- [What you should do]: Output every line of the material below verbatim, preserving the original order and line breaks.

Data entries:
========================================

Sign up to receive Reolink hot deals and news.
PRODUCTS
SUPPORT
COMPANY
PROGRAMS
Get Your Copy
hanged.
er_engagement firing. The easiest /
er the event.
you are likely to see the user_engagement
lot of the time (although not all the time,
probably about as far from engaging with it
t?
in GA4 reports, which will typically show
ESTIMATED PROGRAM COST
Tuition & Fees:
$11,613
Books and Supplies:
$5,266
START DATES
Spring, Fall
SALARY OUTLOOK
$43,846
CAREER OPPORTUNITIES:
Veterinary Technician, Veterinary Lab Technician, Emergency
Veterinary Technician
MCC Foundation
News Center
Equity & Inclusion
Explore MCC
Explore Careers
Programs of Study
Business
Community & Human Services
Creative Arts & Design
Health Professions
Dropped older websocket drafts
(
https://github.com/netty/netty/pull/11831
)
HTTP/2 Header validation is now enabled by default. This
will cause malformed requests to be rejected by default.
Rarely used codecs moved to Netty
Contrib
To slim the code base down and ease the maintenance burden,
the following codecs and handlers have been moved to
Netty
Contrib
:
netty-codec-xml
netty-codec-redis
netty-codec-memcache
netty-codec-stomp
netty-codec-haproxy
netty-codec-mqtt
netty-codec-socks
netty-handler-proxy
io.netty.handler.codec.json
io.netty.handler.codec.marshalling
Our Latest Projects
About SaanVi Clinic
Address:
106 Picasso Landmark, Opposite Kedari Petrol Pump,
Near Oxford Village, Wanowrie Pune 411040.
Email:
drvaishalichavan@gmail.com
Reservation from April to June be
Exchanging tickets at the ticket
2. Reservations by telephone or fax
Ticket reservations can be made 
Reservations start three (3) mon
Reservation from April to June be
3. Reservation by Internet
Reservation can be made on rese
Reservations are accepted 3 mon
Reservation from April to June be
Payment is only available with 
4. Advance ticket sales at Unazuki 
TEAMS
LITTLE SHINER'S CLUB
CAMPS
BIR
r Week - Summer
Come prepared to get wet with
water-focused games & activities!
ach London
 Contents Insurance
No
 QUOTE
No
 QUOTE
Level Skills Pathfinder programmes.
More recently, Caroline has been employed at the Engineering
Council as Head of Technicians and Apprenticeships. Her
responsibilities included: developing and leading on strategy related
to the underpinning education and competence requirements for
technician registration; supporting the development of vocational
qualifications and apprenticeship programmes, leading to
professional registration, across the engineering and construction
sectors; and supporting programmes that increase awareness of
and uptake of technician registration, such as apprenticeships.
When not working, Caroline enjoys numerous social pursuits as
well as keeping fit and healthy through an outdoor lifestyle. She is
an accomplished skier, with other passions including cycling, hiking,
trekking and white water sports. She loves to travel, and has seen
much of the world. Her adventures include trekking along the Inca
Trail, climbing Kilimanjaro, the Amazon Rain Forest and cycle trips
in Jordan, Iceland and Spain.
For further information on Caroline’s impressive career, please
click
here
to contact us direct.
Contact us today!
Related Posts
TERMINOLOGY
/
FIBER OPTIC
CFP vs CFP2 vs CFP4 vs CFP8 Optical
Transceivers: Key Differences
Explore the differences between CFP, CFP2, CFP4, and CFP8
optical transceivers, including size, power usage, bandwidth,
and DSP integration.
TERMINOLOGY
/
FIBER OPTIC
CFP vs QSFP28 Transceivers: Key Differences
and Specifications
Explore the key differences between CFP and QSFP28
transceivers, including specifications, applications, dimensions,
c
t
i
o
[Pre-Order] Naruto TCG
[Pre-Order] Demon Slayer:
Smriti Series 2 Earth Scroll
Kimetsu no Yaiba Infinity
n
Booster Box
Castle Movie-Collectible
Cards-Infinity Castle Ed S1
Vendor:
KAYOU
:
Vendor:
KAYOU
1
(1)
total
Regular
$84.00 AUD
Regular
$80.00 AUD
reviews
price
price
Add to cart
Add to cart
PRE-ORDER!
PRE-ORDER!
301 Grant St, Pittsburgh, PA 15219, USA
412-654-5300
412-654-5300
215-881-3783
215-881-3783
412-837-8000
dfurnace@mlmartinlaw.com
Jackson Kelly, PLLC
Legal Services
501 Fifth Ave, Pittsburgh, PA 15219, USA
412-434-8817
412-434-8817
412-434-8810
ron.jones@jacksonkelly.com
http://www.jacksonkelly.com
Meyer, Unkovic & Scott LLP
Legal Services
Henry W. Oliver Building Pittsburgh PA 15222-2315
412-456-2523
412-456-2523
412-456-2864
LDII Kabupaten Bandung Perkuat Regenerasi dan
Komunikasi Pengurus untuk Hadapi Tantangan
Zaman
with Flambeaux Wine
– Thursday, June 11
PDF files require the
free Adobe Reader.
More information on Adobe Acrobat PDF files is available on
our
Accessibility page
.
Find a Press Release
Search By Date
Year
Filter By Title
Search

========================================

- [Result]:
Sign up to receive Reolink hot deals and news.
PRODUCTS
SUPPORT
COMPANY
PROGRAMS
Get Your Copy
hanged.
er_engagement firing. The easiest /
er the event.
you are likely to see the user_engagement
lot of the time (although not all the time,
probably about as far from engaging with it
t?
in GA4 reports, which will typically show
ESTIMATED PROGRAM COST
Tuition & Fees:
$11,613
Books and Supplies:
$5,266
START DATES
Spring, Fall
SALARY OUTLOOK
$43,846
CAREER OPPORTUNITIES:
Veterinary Technician, Veterinary Lab Technician, Emergency
Veterinary Technician
MCC Foundation
News Center
Equity & Inclusion
Explore MCC
Explore Careers
Programs of Study
Business
Community & Human Services
Creative Arts & Design
Health Professions
Dropped older websocket drafts
(
https://github.com/netty/netty/pull/11831
)
HTTP/2 Header validation is now enabled by default. This
will cause malformed requests to be rejected by default.
Rarely used codecs moved to Netty
Contrib
To slim the code base down and ease the maintenance burden,
the following codecs and handlers have been moved to
Netty
Contrib
:
netty-codec-xml
netty-codec-redis
netty-codec-memcache
netty-codec-stomp
netty-codec-haproxy
netty-codec-mqtt
netty-codec-socks
netty-handler-proxy
io.netty.handler.codec.json
io.netty.handler.codec.marshalling
Our Latest Projects
About SaanVi Clinic
Address:
106 Picasso Landmark, Opposite Kedari Petrol Pump,
Near Oxford Village, Wanowrie Pune 411040.
Email:
drvaishalichavan@gmail.com
Reservation from April to June be
Exchanging tickets at the ticket
2. Reservations by telephone or fax
Ticket reservations can be made 
Reservations start three (3) mon
Reservation from April to June be
3. Reservation by Internet
Reservation can be made on rese
Reservations are accepted 3 mon
Reservation from April to June be
Payment is only available with 
4. Advance ticket sales at Unazuki 
TEAMS
LITTLE SHINER'S CLUB
CAMPS
BIR
r Week - Summer
Come prepared to get wet with
water-focused games & activities!
ach London
 Contents Insurance
No
 QUOTE
No
 QUOTE
Level Skills Pathfinder programmes.
More recently, Caroline has been employed at the Engineering
Council as Head of Technicians and Apprenticeships. Her
responsibilities included: developing and leading on strategy related
to the underpinning education and competence requirements for
technician registration; supporting the development of vocational
qualifications and apprenticeship programmes, leading to
professional registration, across the engineering and construction
sectors; and supporting programmes that increase awareness of
and uptake of technician registration, such as apprenticeships.
When not working, Caroline enjoys numerous social pursuits as
well as keeping fit and healthy through an outdoor lifestyle. She is
an accomplished skier, with other passions including cycling, hiking,
trekking and white water sports. She loves to travel, and has seen
much of the world. Her adventures include trekking along the Inca
Trail, climbing Kilimanjaro, the Amazon Rain Forest and cycle trips
in Jordan, Iceland and Spain.
For further information on Caroline’s impressive career, please
click
here
to contact us direct.
Contact us today!
Related Posts
TERMINOLOGY
/
FIBER OPTIC
CFP vs CFP2 vs CFP4 vs CFP8 Optical
Transceivers: Key Differences
Explore the differences between CFP, CFP2, CFP4, and CFP8
optical transceivers, including size, power usage, bandwidth,
and DSP integration.
TERMINOLOGY
/
FIBER OPTIC
CFP vs QSFP28 Transceivers: Key Differences
and Specifications
Explore the key differences between CFP and QSFP28
transceivers, including specifications, applications, dimensions,
c
t
i
o
[Pre-Order] Naruto TCG
[Pre-Order] Demon Slayer:
Smriti Series 2 Earth Scroll
Kimetsu no Yaiba Infinity
n
Booster Box
Castle Movie-Collectible
Cards-Infinity Castle Ed S1
Vendor:
KAYOU
:
Vendor:
KAYOU
1
(1)
total
Regular
$84.00 AUD
Regular
$80.00 AUD
reviews
price
price
Add to cart
Add to cart
PRE-ORDER!
PRE-ORDER!
301 Grant St, Pittsburgh, PA 15219, USA
412-654-5300
412-654-5300
215-881-3783
215-881-3783
412-837-8000
dfurnace@mlmartinlaw.com
Jackson Kelly, PLLC
Legal Services
501 Fifth Ave, Pittsburgh, PA 15219, USA
412-434-8817
412-434-8817
412-434-8810
ron.jones@jacksonkelly.com
http://www.jacksonkelly.com
Meyer, Unkovic & Scott LLP
Legal Services
Henry W. Oliver Building Pittsburgh PA 15222-2315
412-456-2523
412-456-2523
412-456-2864
LDII Kabupaten Bandung Perkuat Regenerasi dan
Komunikasi Pengurus untuk Hadapi Tantangan
Zaman
with Flambeaux Wine
– Thursday, June 11
PDF files require the
free Adobe Reader.
More information on Adobe Acrobat PDF files is available on
our
Accessibility page
.
Find a Press Release
Search By Date
Year
Filter By Title
Search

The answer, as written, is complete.